Garbage In, Garbage Out

Gnip is an intermediary service for message flow across disparate network endpoints. Standing in the middle allows for a variety of value adds (Data Producers can “publish once, distribute to many,” Data Consumers can enjoy single service interaction rather than one-off’ing over and over again), but the quality of data that Data Producers push into the system is fundamental.

Only As Good As The Sum Of Our Parts

Gnip doesn’t control the quality of the data being published to it. Whether it comes in the form of XMPP messages, RSS, or ATOM, there are many issues that can come into play that can affect the data a Data Consumer receives.

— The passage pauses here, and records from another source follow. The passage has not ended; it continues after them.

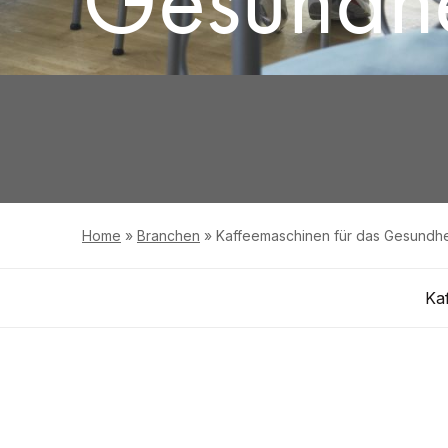
Home
»
Branchen
»
Kaffeemaschinen für das Gesundh
Ka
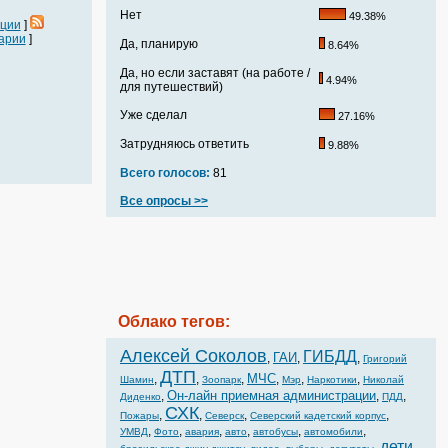
Нет
49.38%
ации
]
арии
]
Да, планирую
8.64%
Да, но если заставят (на работе /
4.94%
для путешествий)
Уже сделал
27.16%
Затрудняюсь ответить
9.88%
Всего голосов:
81
Все опросы >>
Облако тегов:
Алексей Соколов
ГИБДД
ГАИ
,
,
,
Григорий
ДТП
МЧС
,
,
,
,
,
,
Шамин
Зоопарк
Мэр
Наркотики
Николай
Он-лайн приемная администрации
,
,
,
Диденко
ПДД
СХК
,
,
,
,
Пожары
Северск
Северский кадетский корпус
,
,
,
,
,
,
УМВД
Фото
авария
авто
автобусы
автомобили
дети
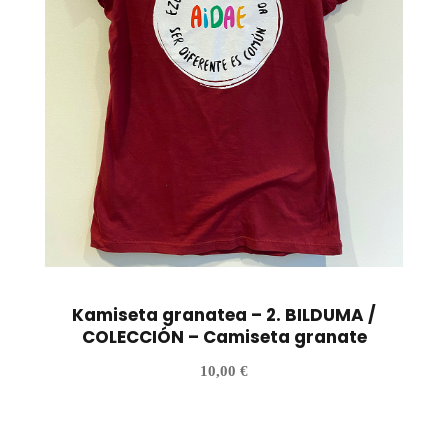
Kamiseta granatea – 2. BILDUMA /
COLECCIÓN – Camiseta granate
10,00
€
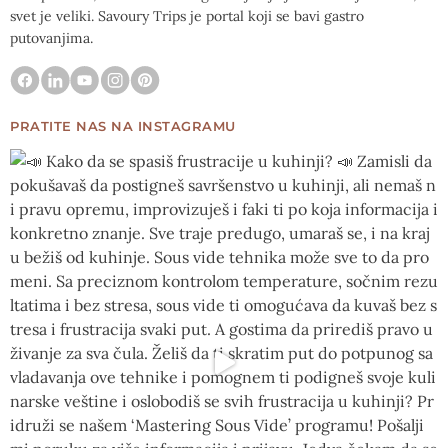
svet je veliki. Savoury Trips je portal koji se bavi gastro
putovanjima.
PRATITE NAS NA INSTAGRAMU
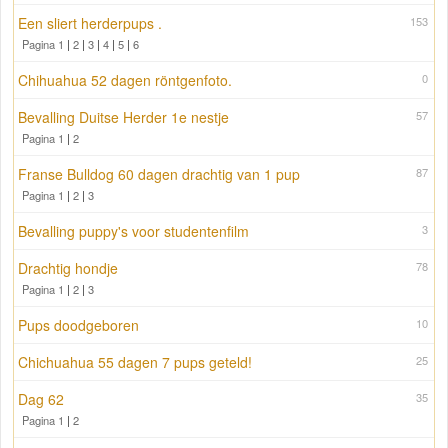
Een sliert herderpups .
153
Pagina 1
|
2
|
3
|
4
|
5
|
6
Chihuahua 52 dagen röntgenfoto.
0
Bevalling Duitse Herder 1e nestje
57
Pagina 1
|
2
Franse Bulldog 60 dagen drachtig van 1 pup
87
Pagina 1
|
2
|
3
Bevalling puppy's voor studentenfilm
3
Drachtig hondje
78
Pagina 1
|
2
|
3
Pups doodgeboren
10
Chichuahua 55 dagen 7 pups geteld!
25
Dag 62
35
Pagina 1
|
2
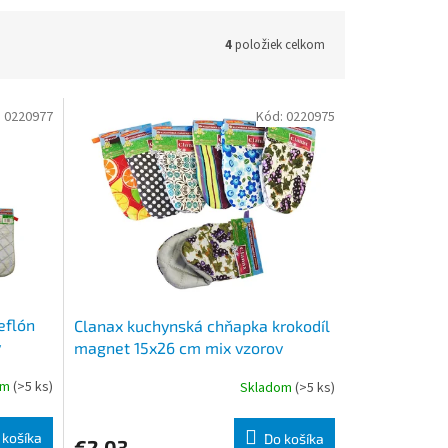
4
položiek celkom
:
0220977
Kód:
0220975
eflón
Clanax kuchynská chňapka krokodíl
v
magnet 15x26 cm mix vzorov
om
(>5 ks)
Skladom
(>5 ks)
 košíka
Do košíka
€2,03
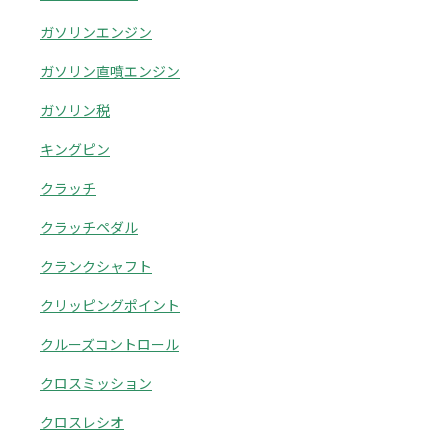
ガソリンエンジン
ガソリン直噴エンジン
ガソリン税
キングピン
クラッチ
クラッチペダル
クランクシャフト
クリッピングポイント
クルーズコントロール
クロスミッション
クロスレシオ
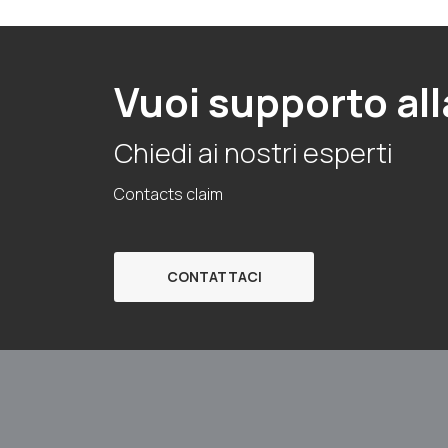
Vuoi supporto all
Chiedi ai nostri esperti
Contacts claim
CONTATTACI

  • Bad transport/delivery – The source XMPP, RSS, ATOM, or REST, feed can go down. When this happens for a given Publisher, that source has vanished and Gnip doesn’t receive messages for that Publisher. We’re only as good as the data coming in. While Gnip can consume data from XMPP, RSS, ATOM, and other sources, our preferred inbound message delivery method is via our REST API. Firing off messages to Gnip directly, and not through yet another layer, minimizes delivery issues.
  • Bad data – As any aggregator (Friend Feed, Social Thing, MoveableType Activity Streams…) can attest, the data coming across XMPP, RSS, and ATOM feeds today is a mess. From bad/illegal formatting, to bad/illegal data escaping, nearly every activity feed has unique issues that have to be handled on a case by case basis. There will be bugs. We will fix them as they arise. Once again, these issues can be minimized if Data Producers deliver messages directly to Gnip via our REST API.
  • Bad policy – This one’s interesting. Gnip makes certain assumptions about the kind of data it receives. In our current implementation we advertise to Data Consumers that Data Producers push all public, per user, change notifications generated within their systems, to Gnip. This usually corresponds to the existing public API policies for said Data Producers. We will eventually offer finely tuned, Data Producer controlled, data policies, but for today’s public facing Gnip service, we do not want to see Data Producers creating publishing policies specific to Gnip. Doing so confuses the middle-ware dynamic we’re trying to create with our current product, and subsequently muddies the water for everyone. Imagine a Data Consumer interacting with a Data Producer directly under one policy, then interacting with Gnip under another policy; confusing. Again, we will, perhaps earlier than we think, cater to unique data policies on a per Data Producer basis, but, we’re not there yet.

While addressing all of these issues is part of our vision, they’re not all resolved out of the gate.